Dish Network is getting creamed in its court battle with Cablevision, emails presented Monday weakened the satcaster’s case in the breach of contract trial. That setback came the day that AMC logged record basic cable numbers for the preem of “The Walking Dead,” even though the channel, formerly owned by Cablevision, has been dark on Dish Network for nearly four months.

Dish’s colorful Chairman Charlie Ergen, who said this summer that Dish subscribers “live on farms and ranches and have no idea of watching zombies,” is likely to testify Tuesday afternoon.

Dish pulled AMC from its satellite system in June when their carriage deal expired and industryites have figured a new agreement is linked to the trial. AMC is a former subsid of Cablevision, which sued Dish for dropping an HD service called Voom two years into a 15-year pact.

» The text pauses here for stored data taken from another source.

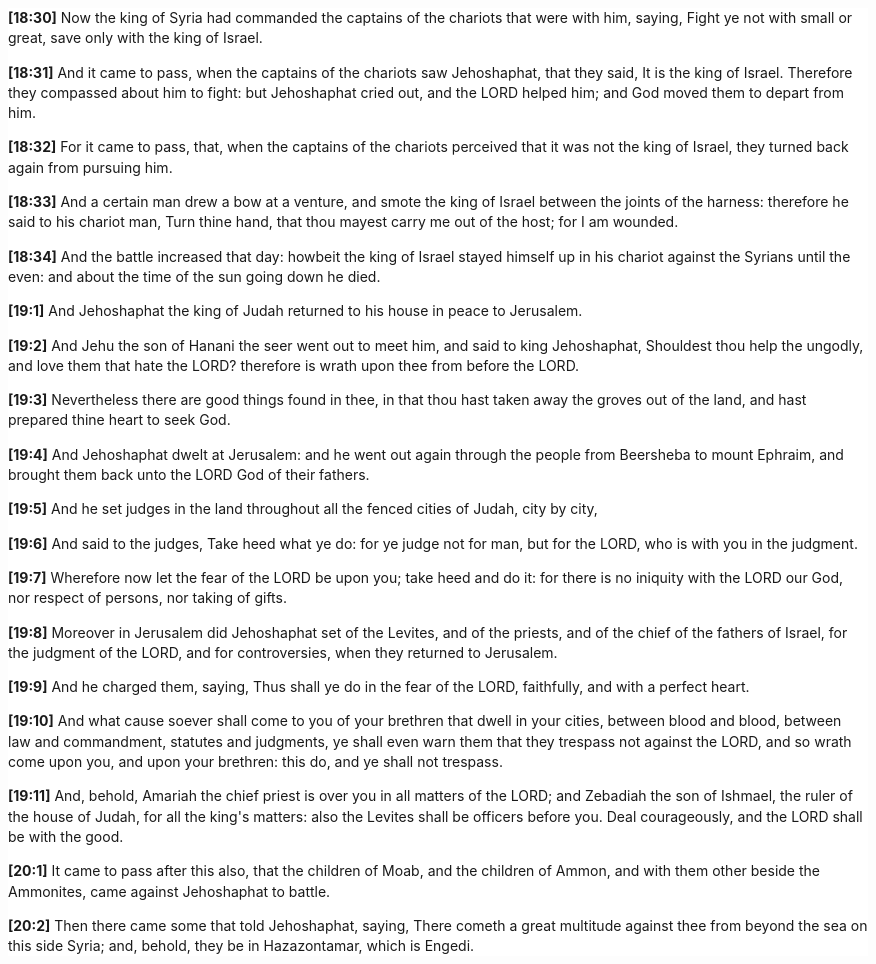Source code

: **[18:30]** Now the king of Syria had commanded the captains of the chariots that were with him, saying, Fight ye not with small or great, save only with the king of Israel.

**[18:31]** And it came to pass, when the captains of the chariots saw Jehoshaphat, that they said, It is the king of Israel. Therefore they compassed about him to fight: but Jehoshaphat cried out, and the LORD helped him; and God moved them to depart from him.

**[18:32]** For it came to pass, that, when the captains of the chariots perceived that it was not the king of Israel, they turned back again from pursuing him.

**[18:33]** And a certain man drew a bow at a venture, and smote the king of Israel between the joints of the harness: therefore he said to his chariot man, Turn thine hand, that thou mayest carry me out of the host; for I am wounded.

**[18:34]** And the battle increased that day: howbeit the king of Israel stayed himself up in his chariot against the Syrians until the even: and about the time of the sun going down he died.

**[19:1]** And Jehoshaphat the king of Judah returned to his house in peace to Jerusalem.

**[19:2]** And Jehu the son of Hanani the seer went out to meet him, and said to king Jehoshaphat, Shouldest thou help the ungodly, and love them that hate the LORD? therefore is wrath upon thee from before the LORD.

**[19:3]** Nevertheless there are good things found in thee, in that thou hast taken away the groves out of the land, and hast prepared thine heart to seek God.

**[19:4]** And Jehoshaphat dwelt at Jerusalem: and he went out again through the people from Beersheba to mount Ephraim, and brought them back unto the LORD God of their fathers.

**[19:5]** And he set judges in the land throughout all the fenced cities of Judah, city by city,

**[19:6]** And said to the judges, Take heed what ye do: for ye judge not for man, but for the LORD, who is with you in the judgment.

**[19:7]** Wherefore now let the fear of the LORD be upon you; take heed and do it: for there is no iniquity with the LORD our God, nor respect of persons, nor taking of gifts.

**[19:8]** Moreover in Jerusalem did Jehoshaphat set of the Levites, and of the priests, and of the chief of the fathers of Israel, for the judgment of the LORD, and for controversies, when they returned to Jerusalem.

**[19:9]** And he charged them, saying, Thus shall ye do in the fear of the LORD, faithfully, and with a perfect heart.

**[19:10]** And what cause soever shall come to you of your brethren that dwell in your cities, between blood and blood, between law and commandment, statutes and judgments, ye shall even warn them that they trespass not against the LORD, and so wrath come upon you, and upon your brethren: this do, and ye shall not trespass.

**[19:11]** And, behold, Amariah the chief priest is over you in all matters of the LORD; and Zebadiah the son of Ishmael, the ruler of the house of Judah, for all the king's matters: also the Levites shall be officers before you. Deal courageously, and the LORD shall be with the good.

**[20:1]** It came to pass after this also, that the children of Moab, and the children of Ammon, and with them other beside the Ammonites, came against Jehoshaphat to battle.

**[20:2]** Then there came some that told Jehoshaphat, saying, There cometh a great multitude against thee from beyond the sea on this side Syria; and, behold, they be in Hazazontamar, which is Engedi.
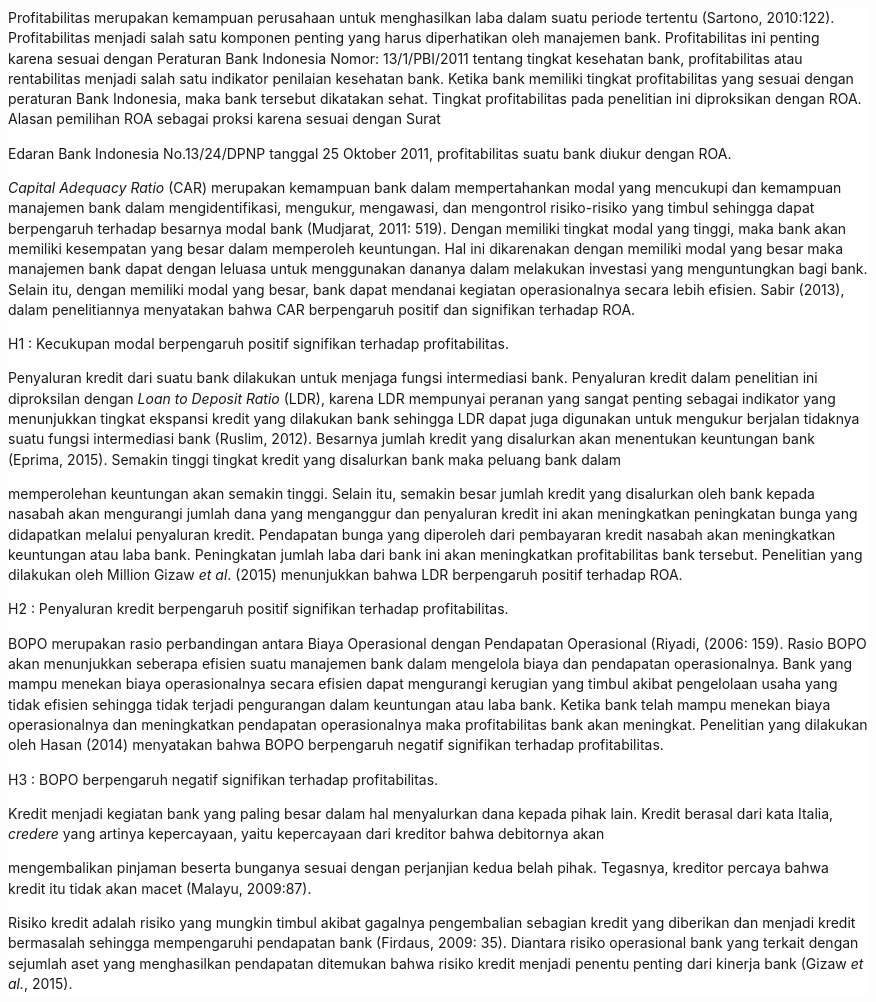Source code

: <p><span class="font5">Profitabilitas merupakan kemampuan perusahaan untuk menghasilkan laba dalam suatu periode tertentu (Sartono, 2010:122). Profitabilitas menjadi salah satu komponen penting yang harus diperhatikan oleh manajemen bank. Profitabilitas ini penting karena sesuai dengan Peraturan Bank Indonesia Nomor: 13/1/PBI/2011 tentang tingkat kesehatan bank, profitabilitas atau rentabilitas menjadi salah satu indikator penilaian kesehatan bank. Ketika bank memiliki tingkat profitabilitas yang sesuai dengan peraturan Bank Indonesia, maka bank tersebut dikatakan sehat. Tingkat profitabilitas pada penelitian ini diproksikan dengan ROA. Alasan pemilihan ROA sebagai proksi karena sesuai dengan Surat</span></p>
<p><span class="font5">Edaran Bank Indonesia No.13/24/DPNP tanggal 25 Oktober 2011, profitabilitas suatu bank diukur dengan ROA.</span></p>
<p><span class="font5" style="font-style:italic;">Capital Adequacy Ratio</span><span class="font5"> (CAR) merupakan kemampuan bank dalam mempertahankan modal yang mencukupi dan kemampuan manajemen bank dalam mengidentifikasi, mengukur, mengawasi, dan mengontrol risiko-risiko yang timbul sehingga dapat berpengaruh terhadap besarnya modal bank (Mudjarat, 2011: 519). Dengan memiliki tingkat modal yang tinggi, maka bank akan memiliki kesempatan yang besar dalam memperoleh keuntungan. Hal ini dikarenakan dengan memiliki modal yang besar maka manajemen bank dapat dengan leluasa untuk menggunakan dananya dalam melakukan investasi yang menguntungkan bagi bank. Selain itu, dengan memiliki modal yang besar, bank dapat mendanai kegiatan operasionalnya secara lebih efisien. Sabir (2013), dalam penelitiannya menyatakan bahwa CAR berpengaruh positif dan signifikan terhadap ROA.</span></p>
<p><span class="font5">H</span><span class="font1">1 </span><span class="font5">: Kecukupan modal berpengaruh positif signifikan terhadap profitabilitas.</span></p>
<p><span class="font5">Penyaluran kredit dari suatu bank dilakukan untuk menjaga fungsi intermediasi bank. Penyaluran kredit dalam penelitian ini diproksilan dengan </span><span class="font5" style="font-style:italic;">Loan to Deposit Ratio</span><span class="font5"> (LDR), karena LDR mempunyai peranan yang sangat penting sebagai indikator yang menunjukkan tingkat ekspansi kredit yang dilakukan bank sehingga LDR dapat juga digunakan untuk mengukur berjalan tidaknya suatu fungsi intermediasi bank (Ruslim, 2012). Besarnya jumlah kredit yang disalurkan akan menentukan keuntungan bank (Eprima, 2015). Semakin tinggi tingkat kredit yang disalurkan bank maka peluang bank dalam</span></p>
<p><span class="font5">memperolehan keuntungan akan semakin tinggi. Selain itu, semakin besar jumlah kredit yang disalurkan oleh bank kepada nasabah akan mengurangi jumlah dana yang menganggur dan penyaluran kredit ini akan meningkatkan peningkatan bunga yang didapatkan melalui penyaluran kredit. Pendapatan bunga yang diperoleh dari pembayaran kredit nasabah akan meningkatkan keuntungan atau laba bank. Peningkatan jumlah laba dari bank ini akan meningkatkan profitabilitas bank tersebut. Penelitian yang dilakukan oleh Million Gizaw </span><span class="font5" style="font-style:italic;">et al</span><span class="font5">. (2015) menunjukkan bahwa LDR berpengaruh positif terhadap ROA</span><span class="font0">.</span></p>
<p><span class="font5">H</span><span class="font1">2 </span><span class="font5">: Penyaluran kredit berpengaruh positif signifikan terhadap profitabilitas.</span></p>
<p><span class="font5">BOPO merupakan rasio perbandingan antara Biaya Operasional dengan Pendapatan Operasional (Riyadi, (2006: 159). Rasio BOPO akan menunjukkan seberapa efisien suatu manajemen bank dalam mengelola biaya dan pendapatan operasionalnya. Bank yang mampu menekan biaya operasionalnya secara efisien dapat mengurangi kerugian yang timbul akibat pengelolaan usaha yang tidak efisien sehingga tidak terjadi pengurangan dalam keuntungan atau laba bank. Ketika bank telah mampu menekan biaya operasionalnya dan meningkatkan pendapatan operasionalnya maka profitabilitas bank akan meningkat. Penelitian yang dilakukan oleh Hasan (2014) menyatakan bahwa BOPO berpengaruh negatif signifikan terhadap profitabilitas.</span></p>
<p><span class="font5">H</span><span class="font1">3 </span><span class="font5">: BOPO berpengaruh negatif signifikan terhadap profitabilitas.</span></p>
<p><span class="font5">Kredit menjadi kegiatan bank yang paling besar dalam hal menyalurkan dana kepada pihak lain. Kredit berasal dari kata Italia, </span><span class="font5" style="font-style:italic;">credere</span><span class="font5"> yang artinya kepercayaan, yaitu kepercayaan dari kreditor bahwa debitornya akan</span></p>
<p><span class="font5">mengembalikan pinjaman beserta bunganya sesuai dengan perjanjian kedua belah pihak. Tegasnya, kreditor percaya bahwa kredit itu tidak akan macet (Malayu, 2009:87).</span></p>
<p><span class="font5">Risiko kredit adalah risiko yang mungkin timbul akibat gagalnya pengembalian sebagian kredit yang diberikan dan menjadi kredit bermasalah sehingga mempengaruhi pendapatan bank (Firdaus, 2009: 35). Diantara risiko operasional bank yang terkait dengan sejumlah aset yang menghasilkan pendapatan ditemukan bahwa risiko kredit menjadi penentu penting dari kinerja bank (Gizaw </span><span class="font5" style="font-style:italic;">et al.</span><span class="font5">, 2015).</span></p>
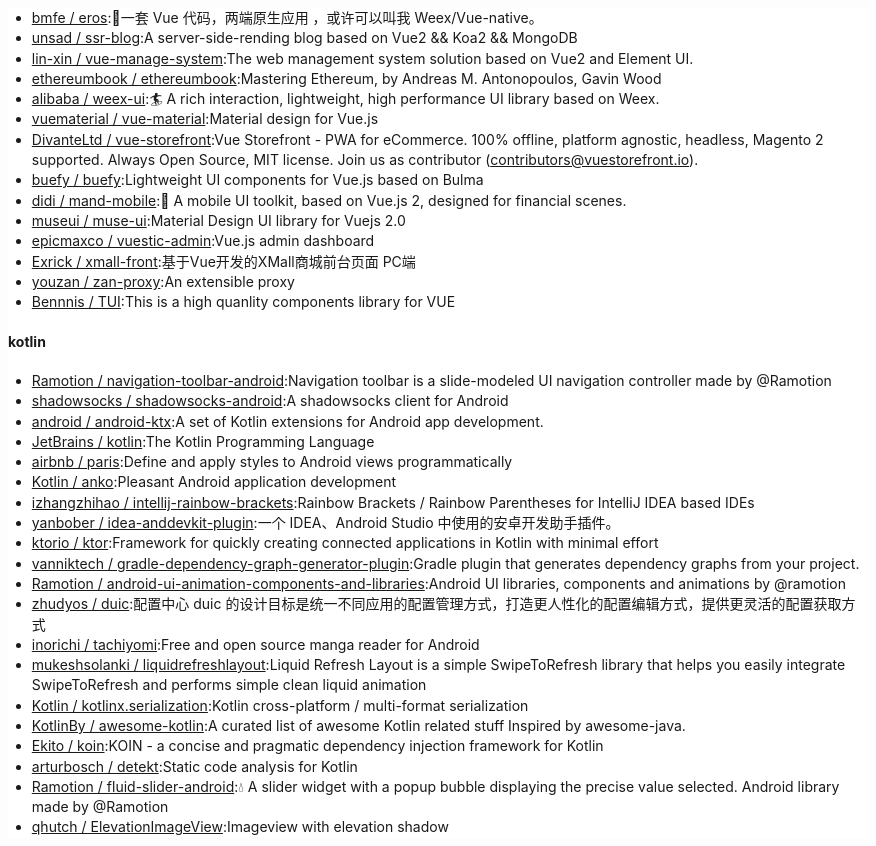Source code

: * [bmfe / eros](https://github.com/bmfe/eros):📱一套 Vue 代码，两端原生应用 ，或许可以叫我 Weex/Vue-native。
* [unsad / ssr-blog](https://github.com/unsad/ssr-blog):A server-side-rending blog based on Vue2 && Koa2 && MongoDB
* [lin-xin / vue-manage-system](https://github.com/lin-xin/vue-manage-system):The web management system solution based on Vue2 and Element UI.
* [ethereumbook / ethereumbook](https://github.com/ethereumbook/ethereumbook):Mastering Ethereum, by Andreas M. Antonopoulos, Gavin Wood
* [alibaba / weex-ui](https://github.com/alibaba/weex-ui):🏄 A rich interaction, lightweight, high performance UI library based on Weex.
* [vuematerial / vue-material](https://github.com/vuematerial/vue-material):Material design for Vue.js
* [DivanteLtd / vue-storefront](https://github.com/DivanteLtd/vue-storefront):Vue Storefront - PWA for eCommerce. 100% offline, platform agnostic, headless, Magento 2 supported. Always Open Source, MIT license. Join us as contributor (contributors@vuestorefront.io).
* [buefy / buefy](https://github.com/buefy/buefy):Lightweight UI components for Vue.js based on Bulma
* [didi / mand-mobile](https://github.com/didi/mand-mobile):🔮 A mobile UI toolkit, based on Vue.js 2, designed for financial scenes.
* [museui / muse-ui](https://github.com/museui/muse-ui):Material Design UI library for Vuejs 2.0
* [epicmaxco / vuestic-admin](https://github.com/epicmaxco/vuestic-admin):Vue.js admin dashboard
* [Exrick / xmall-front](https://github.com/Exrick/xmall-front):基于Vue开发的XMall商城前台页面 PC端
* [youzan / zan-proxy](https://github.com/youzan/zan-proxy):An extensible proxy
* [Bennnis / TUI](https://github.com/Bennnis/TUI):This is a high quanlity components library for VUE

#### kotlin
* [Ramotion / navigation-toolbar-android](https://github.com/Ramotion/navigation-toolbar-android):Navigation toolbar is a slide-modeled UI navigation controller made by @Ramotion
* [shadowsocks / shadowsocks-android](https://github.com/shadowsocks/shadowsocks-android):A shadowsocks client for Android
* [android / android-ktx](https://github.com/android/android-ktx):A set of Kotlin extensions for Android app development.
* [JetBrains / kotlin](https://github.com/JetBrains/kotlin):The Kotlin Programming Language
* [airbnb / paris](https://github.com/airbnb/paris):Define and apply styles to Android views programmatically
* [Kotlin / anko](https://github.com/Kotlin/anko):Pleasant Android application development
* [izhangzhihao / intellij-rainbow-brackets](https://github.com/izhangzhihao/intellij-rainbow-brackets):Rainbow Brackets / Rainbow Parentheses for IntelliJ IDEA based IDEs
* [yanbober / idea-anddevkit-plugin](https://github.com/yanbober/idea-anddevkit-plugin):一个 IDEA、Android Studio 中使用的安卓开发助手插件。
* [ktorio / ktor](https://github.com/ktorio/ktor):Framework for quickly creating connected applications in Kotlin with minimal effort
* [vanniktech / gradle-dependency-graph-generator-plugin](https://github.com/vanniktech/gradle-dependency-graph-generator-plugin):Gradle plugin that generates dependency graphs from your project.
* [Ramotion / android-ui-animation-components-and-libraries](https://github.com/Ramotion/android-ui-animation-components-and-libraries):Android UI libraries, components and animations by @ramotion
* [zhudyos / duic](https://github.com/zhudyos/duic):配置中心 duic 的设计目标是统一不同应用的配置管理方式，打造更人性化的配置编辑方式，提供更灵活的配置获取方式
* [inorichi / tachiyomi](https://github.com/inorichi/tachiyomi):Free and open source manga reader for Android
* [mukeshsolanki / liquidrefreshlayout](https://github.com/mukeshsolanki/liquidrefreshlayout):Liquid Refresh Layout is a simple SwipeToRefresh library that helps you easily integrate SwipeToRefresh and performs simple clean liquid animation
* [Kotlin / kotlinx.serialization](https://github.com/Kotlin/kotlinx.serialization):Kotlin cross-platform / multi-format serialization
* [KotlinBy / awesome-kotlin](https://github.com/KotlinBy/awesome-kotlin):A curated list of awesome Kotlin related stuff Inspired by awesome-java.
* [Ekito / koin](https://github.com/Ekito/koin):KOIN - a concise and pragmatic dependency injection framework for Kotlin
* [arturbosch / detekt](https://github.com/arturbosch/detekt):Static code analysis for Kotlin
* [Ramotion / fluid-slider-android](https://github.com/Ramotion/fluid-slider-android):💧 A slider widget with a popup bubble displaying the precise value selected. Android library made by @Ramotion
* [qhutch / ElevationImageView](https://github.com/qhutch/ElevationImageView):Imageview with elevation shadow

Dish claimed it had the right because Voom didn’t spend a promised $100 million on programming in 2006. But an email exchange between Ergen and Dish exec Michael Schwimmer in April 2007 indicated that contractually some of the cash could be also spent on overhead, as Voom insisted.

Dish had appealed to keep those emails out of court but lost and was soundly berated by the Judge Richard Lowe of New York State Supreme Court last week for holding up the trial.

“The evidence is mounting against Dish and it continues to be on the wrong side of each significant trial ruling,” wrote Thomas Clapps of Susquehanna Financial Group. Dish has started to present its case after Voom lawyers rested on Friday. But given the headwinds so far a settlement seems ever more likely, either before the trial ends late this month or after the jury verdict. Dish is keeping the pressure high with “Not available on Dish” plastered on “Walking Dead” trailers online and on air.

Cablevision has asked for $2.4 billion in damages which it would split with AMC Networks, parent of AMC, IFC, WeTV and Sundance Channel. AMC used to run Voom. Dish could probably lower the cash payout if it offers a new carriage deal for AMC.

“It appears that Dish is playing this out for the maximum leverage against AMC as the longer the trial and potential appeal lasts the longer AMC loses revenue by not being carried on Dish,” Clapps said.

Neither the courtroom nor the zombie drama fazed Dish shares, which surged 3.41% Monday. The market’s hoping the company may soon get FCC authorization and strike a series of deals to use extra spectrum it owns to launch a wireless service.